The students presented their projects to a crowd of about 40 of their classmates as well as roughly two dozen parents and community members. Ramhararkh screened a documentary she made with a partner, Brown presented an argumentative essay, and Lawrence read a poem. Though the village board was invited, Mach said, members were unable to attend.
Freshman Lorenzo Maione mentioned a July 2020 petition signed by nearly 5,400 people to rename Linder Place Cherry Lane, in honor of Elizabeth Carol Cherry, one of the first Black students to attend Downing Elementary. Cherry eventually became an educator and served the Malverne district for more than 30 years. “If the street were to be renamed to Cherry Lane,” Maione said, “it would be an excellent way to honor Miss Cherry’s legacy and to right the wrong of naming the street after Paul Linder.”

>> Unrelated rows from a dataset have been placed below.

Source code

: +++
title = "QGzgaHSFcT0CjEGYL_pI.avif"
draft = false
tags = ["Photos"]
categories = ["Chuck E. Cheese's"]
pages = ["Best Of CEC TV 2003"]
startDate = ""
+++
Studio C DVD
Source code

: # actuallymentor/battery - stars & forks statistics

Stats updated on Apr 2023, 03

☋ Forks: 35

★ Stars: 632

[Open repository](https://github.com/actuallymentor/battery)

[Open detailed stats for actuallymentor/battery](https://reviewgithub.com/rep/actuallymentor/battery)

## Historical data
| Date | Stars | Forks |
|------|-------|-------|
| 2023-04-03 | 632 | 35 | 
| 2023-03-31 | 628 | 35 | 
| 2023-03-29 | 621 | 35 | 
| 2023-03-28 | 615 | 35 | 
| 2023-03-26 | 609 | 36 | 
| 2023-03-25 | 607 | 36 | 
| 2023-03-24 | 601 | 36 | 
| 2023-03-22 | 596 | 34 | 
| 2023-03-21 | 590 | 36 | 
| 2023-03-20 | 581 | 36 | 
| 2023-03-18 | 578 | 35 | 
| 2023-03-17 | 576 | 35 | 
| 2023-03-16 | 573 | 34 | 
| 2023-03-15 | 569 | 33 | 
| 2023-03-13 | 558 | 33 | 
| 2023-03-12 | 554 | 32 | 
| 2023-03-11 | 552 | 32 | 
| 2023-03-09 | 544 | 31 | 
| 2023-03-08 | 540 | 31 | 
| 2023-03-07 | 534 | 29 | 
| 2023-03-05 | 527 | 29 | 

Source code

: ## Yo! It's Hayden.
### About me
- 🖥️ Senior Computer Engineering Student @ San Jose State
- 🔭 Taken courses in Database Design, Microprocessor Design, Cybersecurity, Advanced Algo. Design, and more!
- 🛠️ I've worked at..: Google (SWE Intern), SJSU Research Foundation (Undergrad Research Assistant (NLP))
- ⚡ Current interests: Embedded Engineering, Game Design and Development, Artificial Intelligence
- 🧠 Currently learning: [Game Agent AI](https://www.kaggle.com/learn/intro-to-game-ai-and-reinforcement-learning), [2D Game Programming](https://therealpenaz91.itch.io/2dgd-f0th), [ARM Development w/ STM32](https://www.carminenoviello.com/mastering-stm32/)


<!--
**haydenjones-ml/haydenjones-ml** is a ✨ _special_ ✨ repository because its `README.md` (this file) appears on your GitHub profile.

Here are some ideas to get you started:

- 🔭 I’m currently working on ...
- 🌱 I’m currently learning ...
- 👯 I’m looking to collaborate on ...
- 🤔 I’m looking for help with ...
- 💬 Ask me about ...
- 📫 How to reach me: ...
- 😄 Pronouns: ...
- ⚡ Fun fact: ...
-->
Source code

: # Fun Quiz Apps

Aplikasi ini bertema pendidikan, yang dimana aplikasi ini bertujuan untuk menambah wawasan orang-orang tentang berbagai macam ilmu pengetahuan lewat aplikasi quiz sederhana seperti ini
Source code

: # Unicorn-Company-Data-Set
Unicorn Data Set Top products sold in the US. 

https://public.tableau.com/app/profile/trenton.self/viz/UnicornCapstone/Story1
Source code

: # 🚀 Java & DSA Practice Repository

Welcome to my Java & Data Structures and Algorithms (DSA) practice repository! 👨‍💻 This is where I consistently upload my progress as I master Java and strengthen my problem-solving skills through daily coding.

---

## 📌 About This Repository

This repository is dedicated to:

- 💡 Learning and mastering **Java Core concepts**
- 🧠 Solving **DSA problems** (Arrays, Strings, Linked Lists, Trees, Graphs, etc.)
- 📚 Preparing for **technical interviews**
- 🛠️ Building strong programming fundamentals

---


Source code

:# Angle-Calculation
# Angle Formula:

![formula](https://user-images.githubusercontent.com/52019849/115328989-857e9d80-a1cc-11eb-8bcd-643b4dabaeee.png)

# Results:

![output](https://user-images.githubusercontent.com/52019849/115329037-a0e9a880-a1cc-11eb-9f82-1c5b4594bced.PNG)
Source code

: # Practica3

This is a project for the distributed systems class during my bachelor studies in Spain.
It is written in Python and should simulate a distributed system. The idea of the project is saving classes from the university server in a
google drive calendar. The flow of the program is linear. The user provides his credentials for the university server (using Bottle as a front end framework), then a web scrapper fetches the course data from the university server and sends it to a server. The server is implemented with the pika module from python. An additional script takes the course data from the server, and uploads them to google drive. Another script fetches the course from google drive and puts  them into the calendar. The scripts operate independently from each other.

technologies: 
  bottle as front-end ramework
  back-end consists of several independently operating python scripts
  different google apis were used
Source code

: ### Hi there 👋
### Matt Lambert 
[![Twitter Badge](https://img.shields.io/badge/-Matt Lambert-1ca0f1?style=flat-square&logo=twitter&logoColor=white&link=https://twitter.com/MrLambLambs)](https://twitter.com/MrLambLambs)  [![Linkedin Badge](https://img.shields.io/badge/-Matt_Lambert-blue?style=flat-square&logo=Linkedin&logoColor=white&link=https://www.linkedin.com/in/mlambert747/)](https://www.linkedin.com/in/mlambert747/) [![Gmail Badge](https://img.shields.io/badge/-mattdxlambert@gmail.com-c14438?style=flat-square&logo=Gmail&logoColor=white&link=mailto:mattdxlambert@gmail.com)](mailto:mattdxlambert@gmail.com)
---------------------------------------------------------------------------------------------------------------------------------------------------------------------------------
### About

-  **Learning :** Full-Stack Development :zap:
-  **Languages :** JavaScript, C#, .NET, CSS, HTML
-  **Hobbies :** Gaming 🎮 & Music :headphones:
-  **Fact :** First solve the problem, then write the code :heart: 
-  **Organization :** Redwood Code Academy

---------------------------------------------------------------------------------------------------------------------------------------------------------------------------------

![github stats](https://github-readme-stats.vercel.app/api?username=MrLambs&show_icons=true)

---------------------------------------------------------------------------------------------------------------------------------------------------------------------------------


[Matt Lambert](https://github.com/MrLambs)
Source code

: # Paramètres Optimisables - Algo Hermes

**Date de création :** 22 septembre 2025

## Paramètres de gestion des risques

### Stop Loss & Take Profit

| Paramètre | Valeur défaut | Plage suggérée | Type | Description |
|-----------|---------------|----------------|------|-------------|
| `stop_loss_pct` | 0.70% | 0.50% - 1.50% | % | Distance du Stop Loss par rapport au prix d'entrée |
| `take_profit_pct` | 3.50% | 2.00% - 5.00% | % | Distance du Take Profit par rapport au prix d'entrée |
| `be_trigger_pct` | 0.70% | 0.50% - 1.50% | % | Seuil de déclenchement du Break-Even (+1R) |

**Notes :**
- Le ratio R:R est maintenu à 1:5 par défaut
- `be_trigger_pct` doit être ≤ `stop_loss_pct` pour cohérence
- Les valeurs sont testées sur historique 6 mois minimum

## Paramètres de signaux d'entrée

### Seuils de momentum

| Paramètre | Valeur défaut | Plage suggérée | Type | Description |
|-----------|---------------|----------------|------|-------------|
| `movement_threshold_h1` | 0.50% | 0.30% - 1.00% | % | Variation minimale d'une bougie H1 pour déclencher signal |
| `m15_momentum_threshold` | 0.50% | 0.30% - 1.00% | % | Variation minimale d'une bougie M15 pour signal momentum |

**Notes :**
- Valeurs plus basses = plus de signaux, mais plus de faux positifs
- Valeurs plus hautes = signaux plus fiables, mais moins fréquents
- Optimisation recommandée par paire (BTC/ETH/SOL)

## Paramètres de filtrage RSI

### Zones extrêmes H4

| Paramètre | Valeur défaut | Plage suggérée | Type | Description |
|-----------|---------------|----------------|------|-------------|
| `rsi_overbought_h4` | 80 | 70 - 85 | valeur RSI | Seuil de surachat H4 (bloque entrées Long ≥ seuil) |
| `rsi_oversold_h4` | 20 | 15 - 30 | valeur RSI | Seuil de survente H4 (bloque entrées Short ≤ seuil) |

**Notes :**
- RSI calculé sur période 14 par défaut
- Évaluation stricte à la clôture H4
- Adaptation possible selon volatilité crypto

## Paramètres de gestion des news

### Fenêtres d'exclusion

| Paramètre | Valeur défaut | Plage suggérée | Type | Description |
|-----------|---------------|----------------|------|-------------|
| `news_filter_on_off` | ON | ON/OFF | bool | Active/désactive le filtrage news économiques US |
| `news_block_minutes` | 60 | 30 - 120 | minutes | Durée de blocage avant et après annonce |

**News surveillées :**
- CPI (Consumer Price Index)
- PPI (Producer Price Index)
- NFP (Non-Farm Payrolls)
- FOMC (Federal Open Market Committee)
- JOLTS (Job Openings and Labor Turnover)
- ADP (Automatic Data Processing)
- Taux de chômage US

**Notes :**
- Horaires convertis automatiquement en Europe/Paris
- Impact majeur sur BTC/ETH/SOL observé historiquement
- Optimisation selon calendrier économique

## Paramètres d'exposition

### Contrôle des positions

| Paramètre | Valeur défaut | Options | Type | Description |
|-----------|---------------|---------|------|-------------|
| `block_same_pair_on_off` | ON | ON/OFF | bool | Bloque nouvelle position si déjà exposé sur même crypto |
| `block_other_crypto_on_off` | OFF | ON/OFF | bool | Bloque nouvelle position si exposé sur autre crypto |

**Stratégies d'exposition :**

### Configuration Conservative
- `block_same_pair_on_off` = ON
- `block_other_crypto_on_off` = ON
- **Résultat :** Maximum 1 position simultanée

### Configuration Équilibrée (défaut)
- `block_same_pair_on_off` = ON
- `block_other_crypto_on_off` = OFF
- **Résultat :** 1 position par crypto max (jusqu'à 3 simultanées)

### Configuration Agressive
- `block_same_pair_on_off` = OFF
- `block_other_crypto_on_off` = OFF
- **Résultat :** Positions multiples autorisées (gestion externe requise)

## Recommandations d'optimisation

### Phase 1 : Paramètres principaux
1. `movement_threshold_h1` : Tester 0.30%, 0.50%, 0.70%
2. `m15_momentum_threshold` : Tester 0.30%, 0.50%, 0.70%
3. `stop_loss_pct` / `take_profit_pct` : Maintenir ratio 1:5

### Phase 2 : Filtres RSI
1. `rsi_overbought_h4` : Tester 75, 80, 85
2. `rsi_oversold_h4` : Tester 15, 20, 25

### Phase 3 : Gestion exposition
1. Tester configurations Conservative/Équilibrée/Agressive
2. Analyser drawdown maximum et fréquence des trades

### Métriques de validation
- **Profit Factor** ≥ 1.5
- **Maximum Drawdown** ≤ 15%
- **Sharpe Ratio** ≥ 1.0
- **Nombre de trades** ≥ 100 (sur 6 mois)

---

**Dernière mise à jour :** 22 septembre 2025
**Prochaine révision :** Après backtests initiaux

“I would say that most Malverne residents and neighboring towns — because the Malverne School District comprises multiple towns, such as Lakeview and Lynbrook — would want the street renamed,” Ramhararkh said. “It’s their children that go to the [Downing] school — young children — and they go to that school, walk down that street every day.
‘Not who we are’
“When I was first made aware of Paul Linder’s history,” senior Carly Bottitta said, “I could not even believe it to be true. The fact that young children, and myself at that age, walked down a street that exalts this figure of evil every day shakes me to my core. There’s no reason to immortalize and honor Paul Linder, who spread hatred and intolerance to our community. As small as this change may seem, this street name reflects the core values of our town. I know I speak for all of my Malverne family when I say, this is not who we are.”
“Malverne has a very long history of being a school that was integrated on Long Island,” Ramhararkh said. “Long Island has a very long history of being racially segregated, and there’s a history of redlining and gentrification of minorities. Seeing Malverne as being one of those schools that started the integration process, it’s really important that they stay towards that progressiveness and make changes that speak to the community as a whole.”
The school district, in fact, was the first one to receive a desegregation order from New York state in 1966.
“As much as the Malverne, Lakeview and Lynbrook residents want this to happen, very few people have the time to do the research, to write the letters and speak in front of the village board,” Brown said. “[That’s] why we thought it was important to make that our job and be the voices and representation of the school district.”
“I think that what our scholars did is, they took something and made it real,” Mach said. “If people know about it — it’s been 100 years. I think the conversation has been restarted. The students’ work has really brought it back to the consciousness of the people.”